You can grow broccoli no matter what type of space you have, and if you're looking for something a little different, there are options for you as well. Here are a few tried-and-true varieties to grow for a variety of situations.

Quick-Growing Broccoli Varieties for Short Cool Seasons

The varieties listed below all have the classic broccoli look and flavor, and are great options for spring harvests.

  • 'DeCicco'
  • 'Calabrese'
  • 'Amadeus'

Best Broccoli Varieties to Grow in Containers

If you have a limited amount of space in which to grow, or don't have a typical garden bed at all, you can still grow broccoli. Broccoli usually needs lots of room, but these varieties are perfect for growing in a container. For best results, your container should be at least eight, and preferably 10, inches deep.

  • 'Happy Rich'
  • 'Royal Tenderette Hybrid'

Unique Broccoli Varieties

If you're looking for something a little different, you might want to check out the varieties listed below. They add interest to your plate, as well as something new to your garden.

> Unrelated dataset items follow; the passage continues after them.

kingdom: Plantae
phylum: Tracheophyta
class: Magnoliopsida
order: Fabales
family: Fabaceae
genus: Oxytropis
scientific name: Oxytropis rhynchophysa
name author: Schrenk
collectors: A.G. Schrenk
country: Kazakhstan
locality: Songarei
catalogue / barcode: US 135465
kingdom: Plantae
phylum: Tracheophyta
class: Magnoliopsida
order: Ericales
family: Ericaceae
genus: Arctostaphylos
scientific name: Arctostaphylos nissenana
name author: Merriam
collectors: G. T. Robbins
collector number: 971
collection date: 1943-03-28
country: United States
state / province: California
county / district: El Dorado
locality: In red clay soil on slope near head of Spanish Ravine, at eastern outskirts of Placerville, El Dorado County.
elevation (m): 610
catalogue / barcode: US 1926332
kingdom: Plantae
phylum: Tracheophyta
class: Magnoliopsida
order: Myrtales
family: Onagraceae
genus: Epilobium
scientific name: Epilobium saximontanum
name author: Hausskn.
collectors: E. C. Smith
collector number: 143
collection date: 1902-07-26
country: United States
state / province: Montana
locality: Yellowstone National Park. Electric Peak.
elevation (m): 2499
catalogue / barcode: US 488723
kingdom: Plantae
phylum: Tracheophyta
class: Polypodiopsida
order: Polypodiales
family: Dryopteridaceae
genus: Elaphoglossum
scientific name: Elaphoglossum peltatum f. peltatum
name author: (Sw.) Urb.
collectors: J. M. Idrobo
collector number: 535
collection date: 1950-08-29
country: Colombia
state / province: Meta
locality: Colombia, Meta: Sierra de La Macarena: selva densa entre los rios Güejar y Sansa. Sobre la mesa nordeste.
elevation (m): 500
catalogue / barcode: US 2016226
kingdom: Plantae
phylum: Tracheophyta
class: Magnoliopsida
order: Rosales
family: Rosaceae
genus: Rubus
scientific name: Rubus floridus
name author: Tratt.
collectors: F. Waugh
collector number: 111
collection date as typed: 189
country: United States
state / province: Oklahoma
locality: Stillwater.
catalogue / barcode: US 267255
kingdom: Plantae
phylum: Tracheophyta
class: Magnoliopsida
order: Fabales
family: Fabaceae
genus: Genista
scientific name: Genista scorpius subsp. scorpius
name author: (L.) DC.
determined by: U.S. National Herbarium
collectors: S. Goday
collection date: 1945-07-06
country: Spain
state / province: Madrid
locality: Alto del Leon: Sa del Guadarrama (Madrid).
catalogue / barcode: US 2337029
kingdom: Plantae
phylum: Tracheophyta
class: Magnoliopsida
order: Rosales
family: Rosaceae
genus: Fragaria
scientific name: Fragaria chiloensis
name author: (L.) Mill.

  • Early Purple Sprouting Broccoli
  • Romanesco Broccoli - This is not actually a broccoli at all, but since it's called broccoli, let's go with it. Romanesco is more like a cross between broccoli and cauliflower.
  • GaiLan (aka Chinese Broccoli) - This plant produces small broccoli heads on long, tender stalks.

From Italy With Love

We have Italian immigrants to thank, for bringing broccoli with them to North America in the 1800s. Now, the United States is the third largest producer of broccoli--proof that broccoli is definitely a plant worth growing. The good news is that it's easy to grow once you choose the best varieties and understand what they need to grow their best.